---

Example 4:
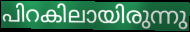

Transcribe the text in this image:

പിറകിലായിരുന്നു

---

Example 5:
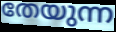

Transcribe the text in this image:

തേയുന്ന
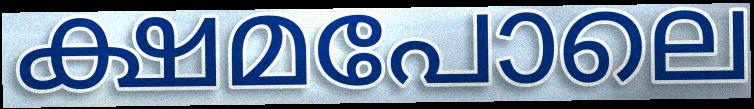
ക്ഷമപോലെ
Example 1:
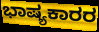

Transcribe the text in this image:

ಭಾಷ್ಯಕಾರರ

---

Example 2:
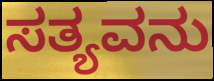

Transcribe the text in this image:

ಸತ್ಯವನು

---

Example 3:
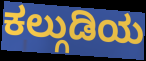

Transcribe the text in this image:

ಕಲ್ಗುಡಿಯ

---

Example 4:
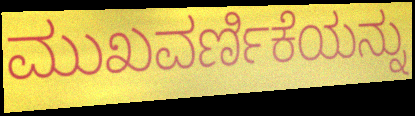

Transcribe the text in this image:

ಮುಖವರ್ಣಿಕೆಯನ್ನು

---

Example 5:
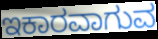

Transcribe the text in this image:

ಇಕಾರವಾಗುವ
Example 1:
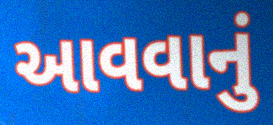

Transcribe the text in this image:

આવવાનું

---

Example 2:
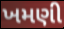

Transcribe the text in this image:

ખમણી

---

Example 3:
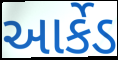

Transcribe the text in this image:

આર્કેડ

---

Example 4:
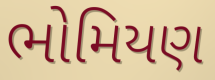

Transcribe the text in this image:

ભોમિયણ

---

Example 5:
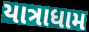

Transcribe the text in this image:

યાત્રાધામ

Work instructions:
Print the material above once more, exactly, minus the pictures.

Output for this task:
---

Example 4:

Transcribe the text in this image:

പിറകിലായിരുന്നു

---

Example 5:

Transcribe the text in this image:

തേയുന്ന
ക്ഷമപോലെ
Example 1:

Transcribe the text in this image:

ಭಾಷ್ಯಕಾರರ

---

Example 2:

Transcribe the text in this image:

ಸತ್ಯವನು

---

Example 3:

Transcribe the text in this image:

ಕಲ್ಗುಡಿಯ

---

Example 4:

Transcribe the text in this image:

ಮುಖವರ್ಣಿಕೆಯನ್ನು

---

Example 5:

Transcribe the text in this image:

ಇಕಾರವಾಗುವ
Example 1:

Transcribe the text in this image:

આવવાનું

---

Example 2:

Transcribe the text in this image:

ખમણી

---

Example 3:

Transcribe the text in this image:

આર્કેડ

---

Example 4:

Transcribe the text in this image:

ભોમિયણ

---

Example 5:

Transcribe the text in this image:

યાત્રાધામ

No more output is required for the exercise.